━━ RECORD SET
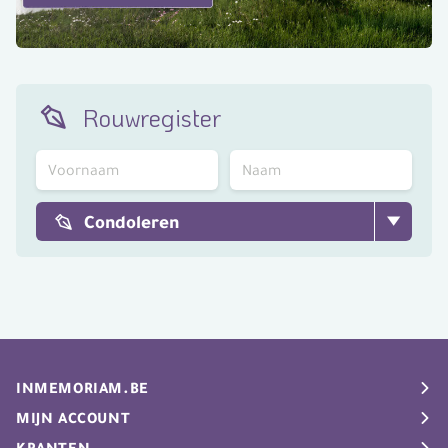
Rouwregister
Condoleren
INMEMORIAM.BE
Rouwberichten
MIJN ACCOUNT
Uitvaartgids
My Inmemoriam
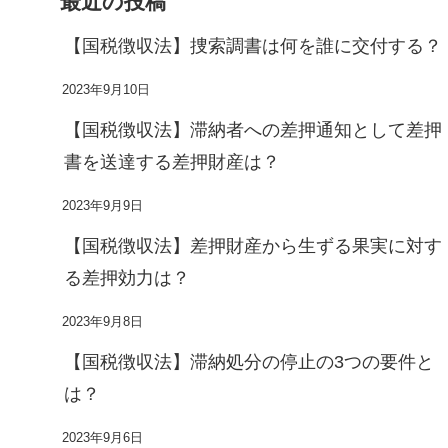
最近の投稿
【国税徴収法】捜索調書は何を誰に交付する？
2023年9月10日
【国税徴収法】滞納者への差押通知として差押
書を送達する差押財産は？
2023年9月9日
【国税徴収法】差押財産から生ずる果実に対す
る差押効力は？
2023年9月8日
【国税徴収法】滞納処分の停止の3つの要件と
は？
2023年9月6日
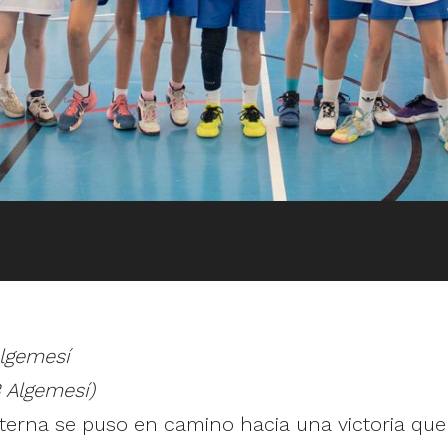
lgemesí
 Algemesí)
Paterna se puso en camino hacia una victoria qu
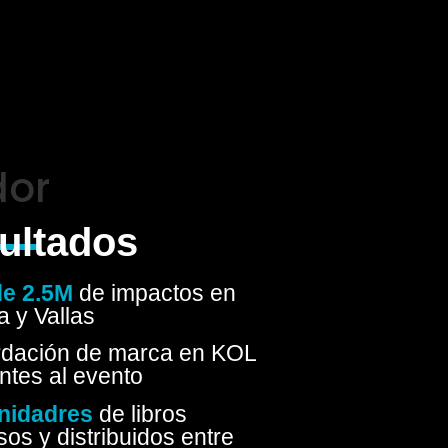
dor
ultados
e 2.5M
de impactos en
a y Vallas
dación de marca en KOL
ntes al evento
nidadres
de libros
os y distribuidos entre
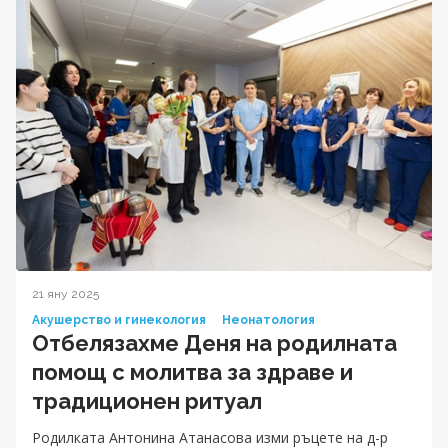
21 яну 2025
Акушерство и гинекология
Неонатология
Отбелязахме Деня на родилната
помощ с молитва за здраве и
традиционен ритуал
Родилката Антонина Атанасова изми ръцете на д-р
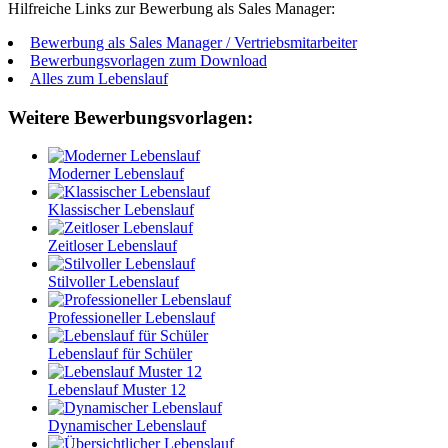
Hilfreiche Links zur Bewerbung als Sales Manager:
Bewerbung als Sales Manager / Vertriebsmitarbeiter
Bewerbungsvorlagen zum Download
Alles zum Lebenslauf
Weitere Bewerbungsvorlagen:
Moderner Lebenslauf
Klassischer Lebenslauf
Zeitloser Lebenslauf
Stilvoller Lebenslauf
Professioneller Lebenslauf
Lebenslauf für Schüler
Lebenslauf Muster 12
Dynamischer Lebenslauf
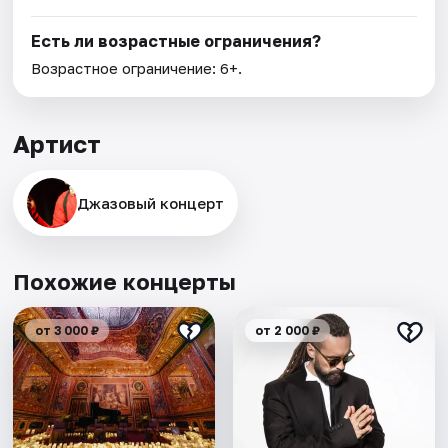
Есть ли возрастные ограничения?
Возрастное ограничение: 6+.
Артист
Джазовый концерт
Похожие концерты
от 3 000 ₽
от 2 000 ₽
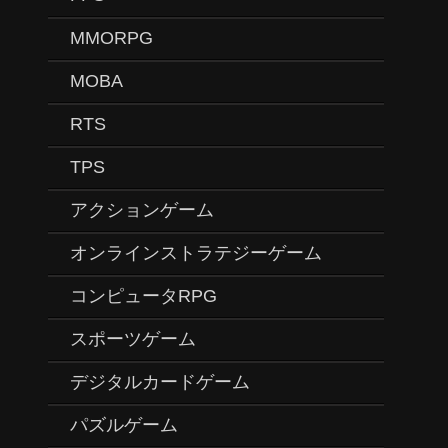
MMORPG
MOBA
RTS
TPS
アクションゲーム
オンラインストラテジーゲーム
コンピュータRPG
スポーツゲーム
デジタルカードゲーム
パズルゲーム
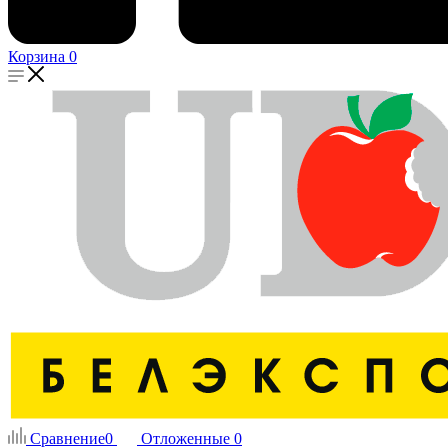
Корзина
0
Сравнение
0
Отложенные
0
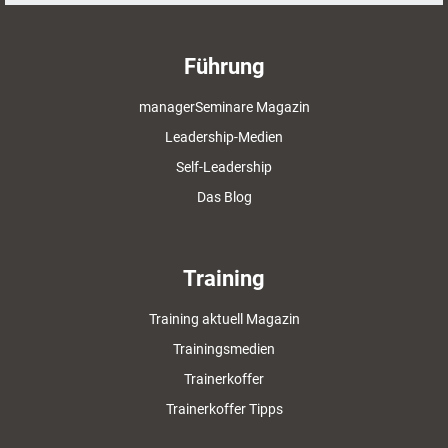
Führung
managerSeminare Magazin
Leadership-Medien
Self-Leadership
Das Blog
Training
Training aktuell Magazin
Trainingsmedien
Trainerkoffer
Trainerkoffer Tipps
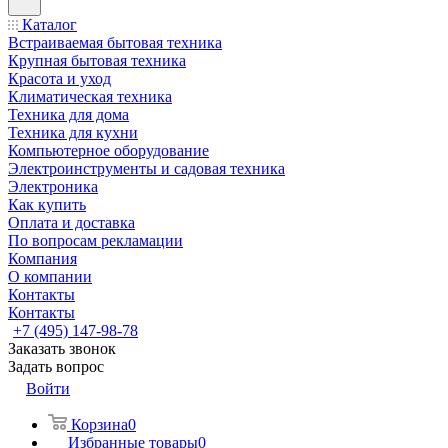
Каталог
Встраиваемая бытовая техника
Крупная бытовая техника
Красота и уход
Климатическая техника
Техника для дома
Техника для кухни
Компьютерное оборудование
Электроинструменты и садовая техника
Электроника
Как купить
Оплата и доставка
По вопросам рекламации
Компания
О компании
Контакты
Контакты
+7 (495) 147-98-78
Заказать звонок
Задать вопрос
Войти
Корзина
0
Избранные товары
0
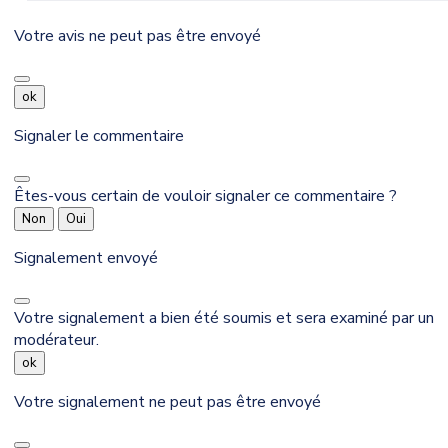
Votre avis ne peut pas être envoyé
ok
Signaler le commentaire
Êtes-vous certain de vouloir signaler ce commentaire ?
Non
Oui
Signalement envoyé
Votre signalement a bien été soumis et sera examiné par un
modérateur.
ok
Votre signalement ne peut pas être envoyé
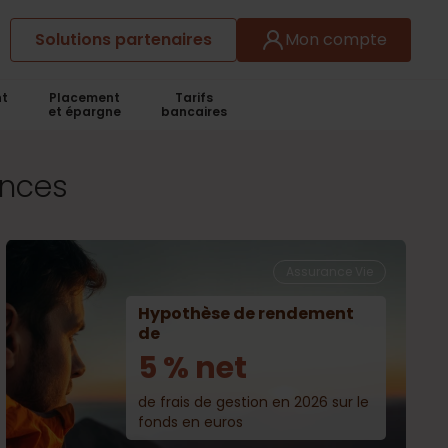
Solutions partenaires
Mon compte
t
Placement
Tarifs
et épargne
bancaires
ances
Assurance Vie
Hypothèse de rendement
de
5 % net
de frais de gestion en 2026 sur le
fonds en euros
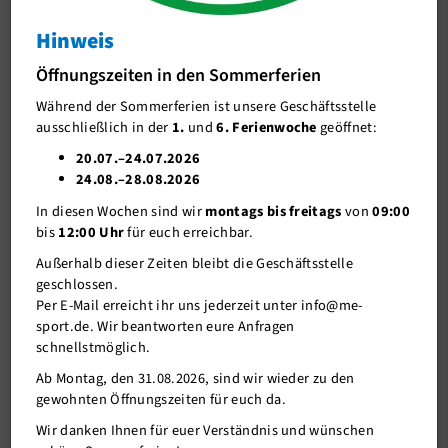
me-läuft
Hinweis
J-Team
In der Weihnachtswoche pausieren wir
Öffnungszeiten in den Sommerferien
Stellenangebote
und lassen das Jahr am 31.12. mit einem
Während der Sommerferien ist unsere Geschäftsstelle
kleinen Lauf im Neandertal ausklingen
Förderverein me-sport e.V.
ausschließlich in der
1.
und
6. Ferienwoche
geöffnet:
In der Weihnachtswoche pausieren wir und lassen das
Sponsoren
20.07.–24.07.2026
Jahr am 31.12. mit einem kleinen Lauf im Neandertal
24.08.–28.08.2026
Mitgliederservice
ausklingen
In diesen Wochen sind wir
montags bis freitags
von
09:00
Verantwortung
bis
12:00 Uhr
für euch erreichbar.
Außerhalb dieser Zeiten bleibt die Geschäftsstelle
geschlossen.
Per E-Mail erreicht ihr uns jederzeit unter info@me-
sport.de. Wir beantworten eure Anfragen
schnellstmöglich.
Ab Montag, den 31.08.2026, sind wir wieder zu den
gewohnten Öffnungszeiten für euch da.
Wir danken Ihnen für euer Verständnis und wünschen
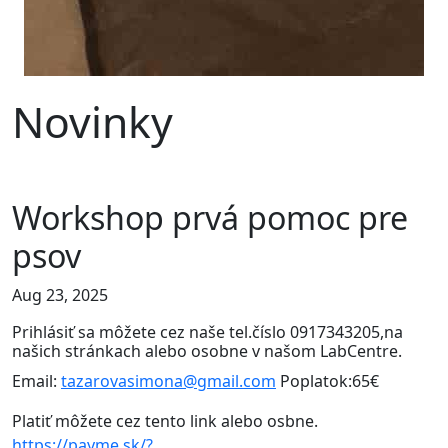
Novinky
Workshop prvá pomoc pre
psov
Aug 23, 2025
Prihlásiť sa môžete cez naše tel.číslo 0917343205,na
našich stránkach alebo osobne v našom LabCentre.
Email:
tazarovasimona@gmail.com
Poplatok:65€
Platiť môžete cez tento link alebo osbne.
https://payme.sk/?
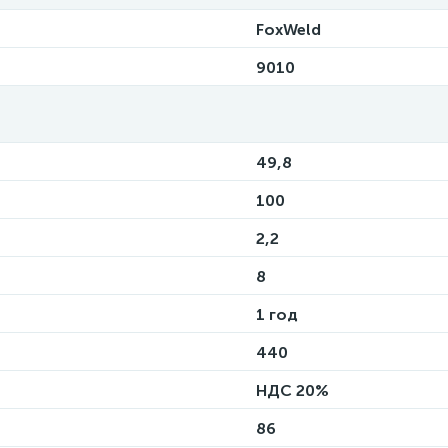
FoxWeld
9010
49,8
100
2,2
8
1 год
440
НДС 20%
86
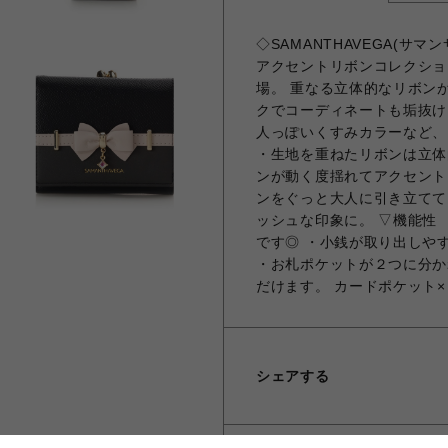
◇SAMANTHAVEGA(サ
アクセントリボンコレクショ
場。 重なる立体的なリボン
クでコーディネートも垢抜け
人っぽいくすみカラーなど、
・生地を重ねたリボンは立体
ンが動く度揺れてアクセント
ンをぐっと大人に引き立てて
ッシュな印象に。 ▽機能性
です◎ ・小銭が取り出しや
・お札ポケットが２つに分か
だけます。 カードポケット×
シェアする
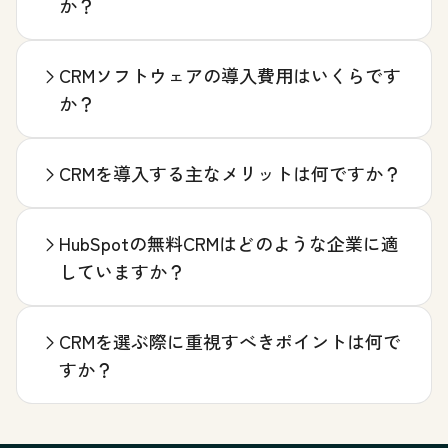
か？
CRMソフトウェアの導入費用はいくらです
か？
CRMを導入する主なメリットは何ですか？
HubSpotの無料CRMはどのような企業に適
していますか？
CRMを選ぶ際に重視すべきポイントは何で
すか？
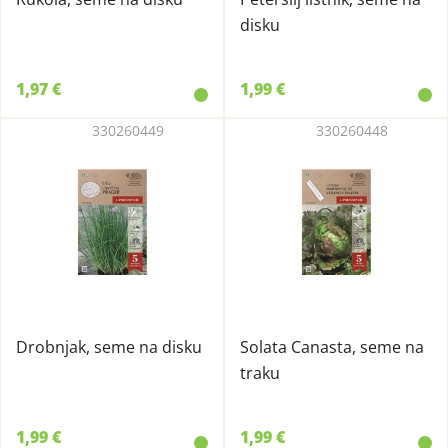
disku
1,97 €
1,99 €
330260449
330260448
Drobnjak, seme na disku
Solata Canasta, seme na
traku
1,99 €
1,99 €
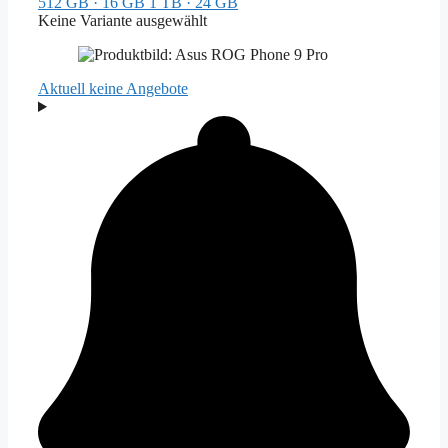
512 GB · 16 GB
1 TB · 24 GB
Keine Variante ausgewählt
Aktuell
keine Angebote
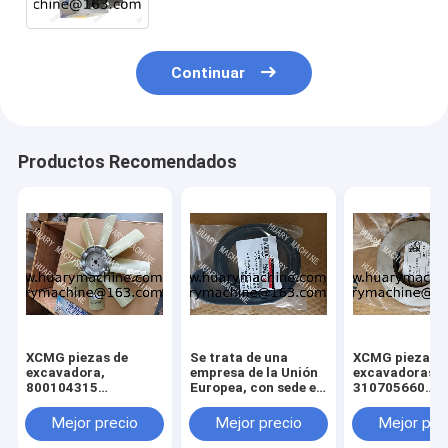
Continuar
Productos Recomendados
XCMG piezas de
Se trata de una
XCMG piezas d
excavadora,
empresa de la Unión
excavadoras,
800104315
Europea, con sede en
310705660
ventilador para
Luxemburgo.
011010379
xcmg xe 130 xe 150
3299000666
Mejor precio
Mejor precio
Mejor pre
329900710
329900704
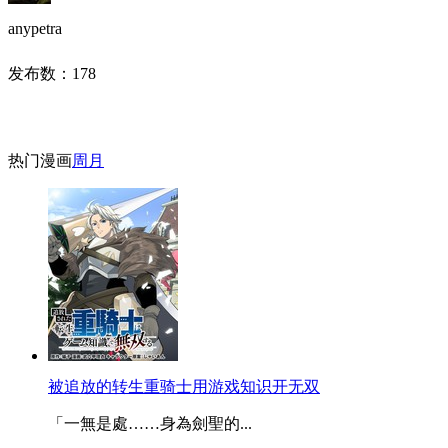
anypetra
发布数：
178
热门漫画
周
月
被追放的转生重骑士用游戏知识开无双
「一無是處……身為劍聖的...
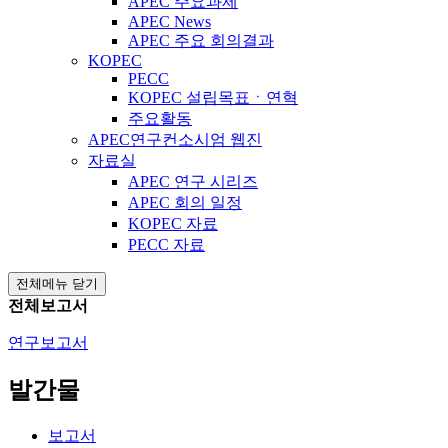
APEC 주요과제
APEC News
APEC 주요 회의결과
KOPEC
PECC
KOPEC 설립목표ㆍ연혁
주요활동
APEC연구컨소시엄 웹진
자료실
APEC 연구 시리즈
APEC 회의 일정
KOPEC 자료
PECC 자료
전체메뉴 닫기
전체보고서
연구보고서
발간물
보고서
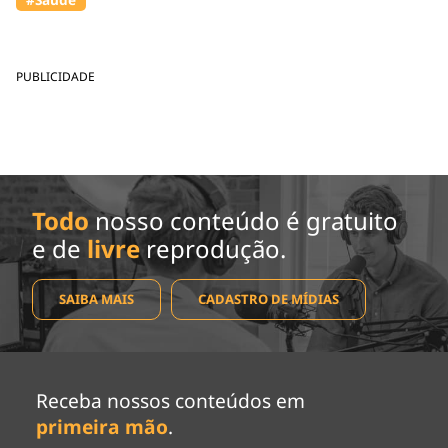
PUBLICIDADE
Todo
nosso conteúdo é gratuito
e de
livre
reprodução.
SAIBA MAIS
CADASTRO DE MÍDIAS
Receba nossos conteúdos em
primeira mão
.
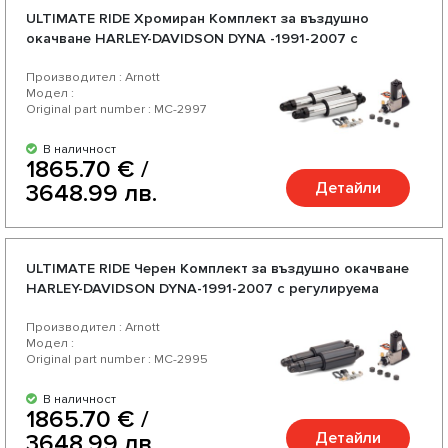
ULTIMATE RIDE Хромиран Комплект за въздушно
окачване HARLEY-DAVIDSON DYNA -1991-2007 с
регулируема твърдост
Производител : Arnott
Модел :
Original part number : MC-2997
В наличност
1865.70 € /
Детайли
3648.99 лв.
ULTIMATE RIDE Черен Комплект за въздушно окачване
HARLEY-DAVIDSON DYNA-1991-2007 с регулируема
твърдост
Производител : Arnott
Модел :
Original part number : MC-2995
В наличност
1865.70 € /
Детайли
3648.99 лв.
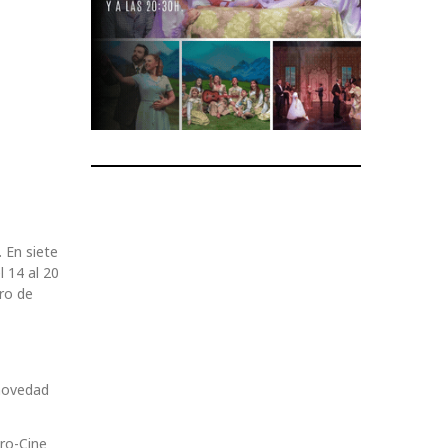
 En siete
l 14 al 20
ro de
 novedad
tro-Cine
━━━━
▸ WHAT TO WORK ON: Please copy out each line of the material that contains the string "sport".

▸ SOLUTION FOR THIS EXERCISE:
Förderverein me-sport e.V.
sport.de. Wir beantworten eure Anfragen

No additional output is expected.